The Cybersecurity team of Masaryk University is issuing a warning against a wave of spear-phishing e-mails. Spear-phishing is a form of attack in which fraudulent messages are sent to specific individuals, or a group of people, in an attempt to obtain personal information. 
Fraudulent e-mails in this particular instance are being sent from the *[@]upol.cz domain. This might create the impression that the message in question is a legitimate e-mail from Palacký University Olomouc. Obviously, that is not the case. 

What’s going on?

This morning, the Cybersecurity team of Masaryk University detected a wave of spear-phishing e-mails, containing the text “A new notice regarding your salaries 2020”. After this notice there is a link attached redirecting the user to a phishing form with the look and feel of IS MU. The aim of the attackers is, again, to obtain sign-in credentials to this system. 

What to do? 

In the event that you receive a similar message, do not reply to the e-mail, do not click any attached links, and report the message to our team.

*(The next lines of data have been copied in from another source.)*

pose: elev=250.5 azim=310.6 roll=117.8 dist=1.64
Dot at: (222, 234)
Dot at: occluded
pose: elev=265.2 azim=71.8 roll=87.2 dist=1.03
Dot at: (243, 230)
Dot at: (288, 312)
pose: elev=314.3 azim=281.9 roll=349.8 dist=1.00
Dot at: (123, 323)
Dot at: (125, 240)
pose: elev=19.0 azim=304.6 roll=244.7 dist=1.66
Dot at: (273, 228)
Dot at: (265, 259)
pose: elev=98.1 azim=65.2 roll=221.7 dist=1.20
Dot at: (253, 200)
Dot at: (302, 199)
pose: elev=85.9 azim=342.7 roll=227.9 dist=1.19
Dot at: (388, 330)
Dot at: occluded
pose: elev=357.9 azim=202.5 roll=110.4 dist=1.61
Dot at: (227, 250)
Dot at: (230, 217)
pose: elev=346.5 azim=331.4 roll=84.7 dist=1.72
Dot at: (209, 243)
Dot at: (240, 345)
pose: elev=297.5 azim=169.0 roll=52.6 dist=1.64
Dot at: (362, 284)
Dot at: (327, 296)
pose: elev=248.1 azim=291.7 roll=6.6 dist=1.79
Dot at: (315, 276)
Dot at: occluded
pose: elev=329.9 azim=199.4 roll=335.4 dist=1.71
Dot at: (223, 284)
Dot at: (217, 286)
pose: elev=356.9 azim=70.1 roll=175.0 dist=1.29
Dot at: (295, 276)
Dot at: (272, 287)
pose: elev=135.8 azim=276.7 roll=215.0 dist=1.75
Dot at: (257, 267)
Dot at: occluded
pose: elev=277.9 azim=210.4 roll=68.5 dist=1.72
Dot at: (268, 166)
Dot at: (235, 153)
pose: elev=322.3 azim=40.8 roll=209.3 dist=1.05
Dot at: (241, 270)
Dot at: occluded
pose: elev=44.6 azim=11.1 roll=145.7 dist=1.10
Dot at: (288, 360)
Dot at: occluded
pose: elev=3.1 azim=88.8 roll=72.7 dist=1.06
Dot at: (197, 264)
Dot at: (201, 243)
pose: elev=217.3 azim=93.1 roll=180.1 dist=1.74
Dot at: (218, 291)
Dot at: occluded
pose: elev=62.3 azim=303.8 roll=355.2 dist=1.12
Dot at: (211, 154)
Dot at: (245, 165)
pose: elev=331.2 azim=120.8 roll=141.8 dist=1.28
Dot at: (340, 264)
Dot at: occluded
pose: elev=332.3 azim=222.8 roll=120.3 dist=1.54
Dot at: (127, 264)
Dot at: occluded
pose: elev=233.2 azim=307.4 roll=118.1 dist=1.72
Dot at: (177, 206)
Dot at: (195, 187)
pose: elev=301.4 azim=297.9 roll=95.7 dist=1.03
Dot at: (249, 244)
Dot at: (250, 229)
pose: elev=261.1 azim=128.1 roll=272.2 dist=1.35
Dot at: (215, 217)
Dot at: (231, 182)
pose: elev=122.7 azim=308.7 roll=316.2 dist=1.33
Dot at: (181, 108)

In case you’re reporting any kind of fraudulent mail, please, send it ideally with the header included. Thank you! 

Conclusion 

Spear-phishing attacks are growing in numbers in these difficult times, trying to trick us into giving out our personal information. If you want to increase your confidence in the cyberspace, we recommend visiting the Self-defense module in our online course Cybercompass. The course is free, aimed at anyone and everyone. Everything important regarding cybersecurity at Masaryk University can always be found at security.muni.cz.